Dans son dernier rapport, Jean-Paul
Delevoy - médiateur de la République depuis 2004, arrivé au
terme de son mandat - confesse : « Je suis inquiet car je
perçois (...) une société qui se fragmente, où le chacun pour
soi remplace l'envie de vivre ensemble, où l'on devient de plus
en plus consommateur de République plutôt que citoyen. Cette
société est en outre en grande tension nerveuse, comme si elle
était fatiguée psychiquement » (Le Monde 22.02.10).

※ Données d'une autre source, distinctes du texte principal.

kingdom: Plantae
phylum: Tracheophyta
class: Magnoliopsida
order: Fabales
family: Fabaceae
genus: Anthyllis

Acceptons ce diagnostic général, appuyé sur une longue et
profonde expérience et répondant, malgré les réserves qu'on
pourrait y apporter, largement à notre expérience
commune.
Lors du récent rassemblement
missionnaire de l'inspection de la Petite Pierre (Sarralbe, 27-28
février) réunissant (dans la tempête) plusieurs centaines de
personnes autour du thème "L'effet papillon... nos gestes en
marche", j'ai été conduit - sur une suggestion d'ailleurs
de J.-J. Bonsirven - à convaincre l'assistance qu'elle était
composée de... papillons. Car "l'effet papillon"

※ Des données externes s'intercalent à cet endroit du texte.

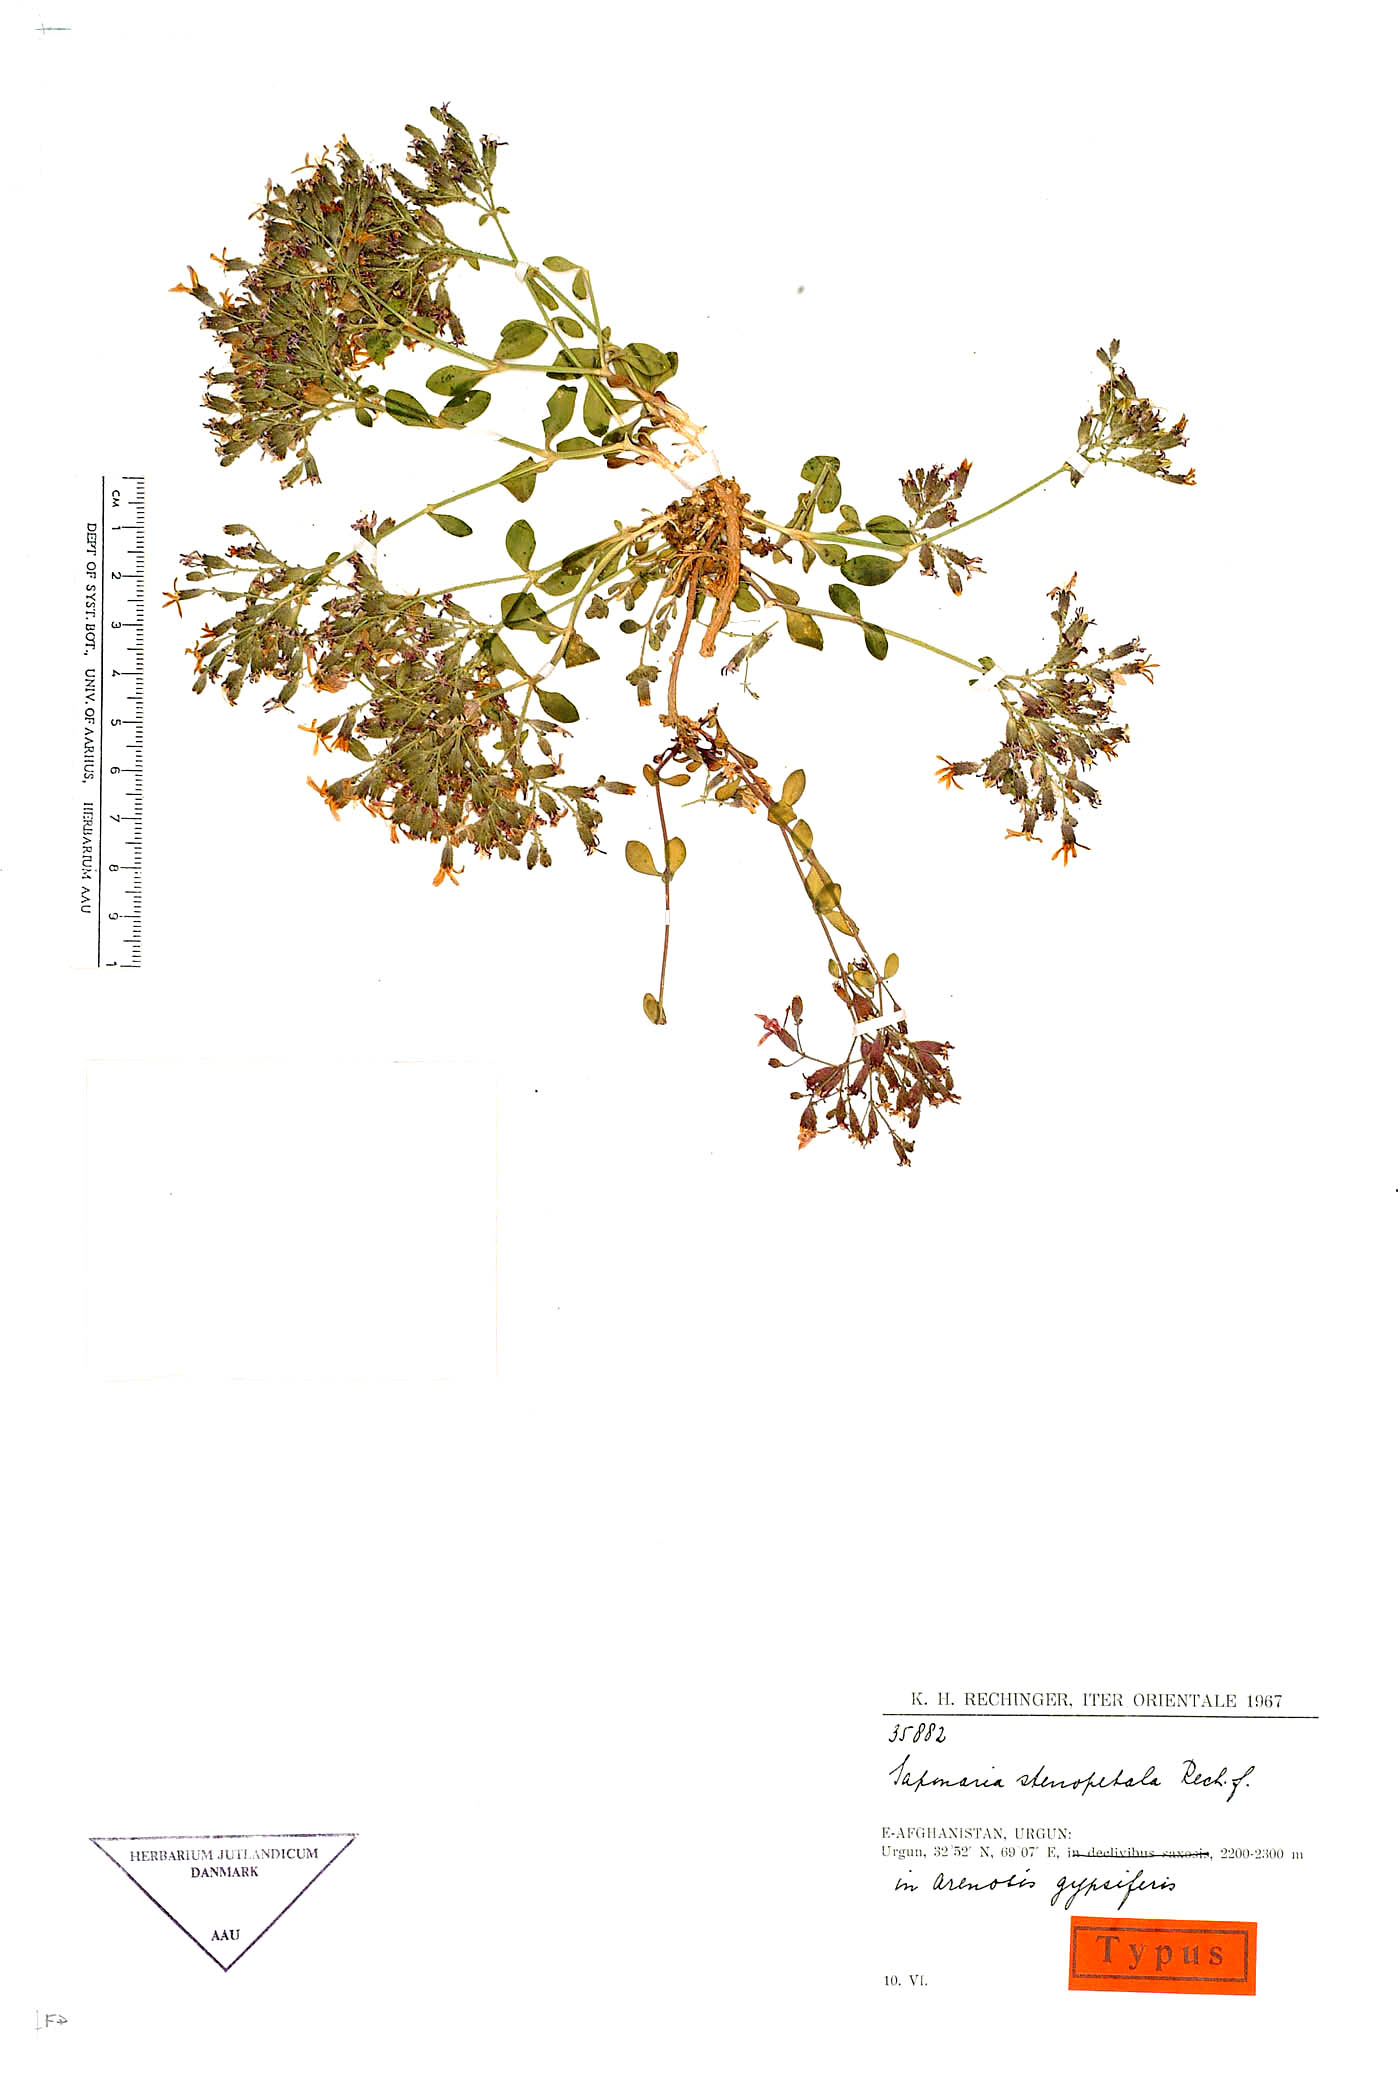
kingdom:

maintenant bien connu (un battement d'aile de papillon chez nous
peut avoir des effets catastrophiques en Australie) peut aussi
être lu et compris de manière positive : un geste de compassion
ici, de comportement éthique et responsable, de solidarité - si
petit soit-il, un battement d'aile - peut avoir des conséquences
réelles et fortes à l'autre bout du monde. Les papillons chez
nous (à part la "réserve" de Ribeauvillé évidemment)
m'ont l'air d'être de moins en moins nombreux ; ils se font
rares. Les chrétiens peut-être aussi, d'où bien des tendances
au pessimisme et au découragement non seulement dans la société
en général, mais au sein des Eglises en particulier. Le message
que nous apporte toutefois la réalité "effet papillon"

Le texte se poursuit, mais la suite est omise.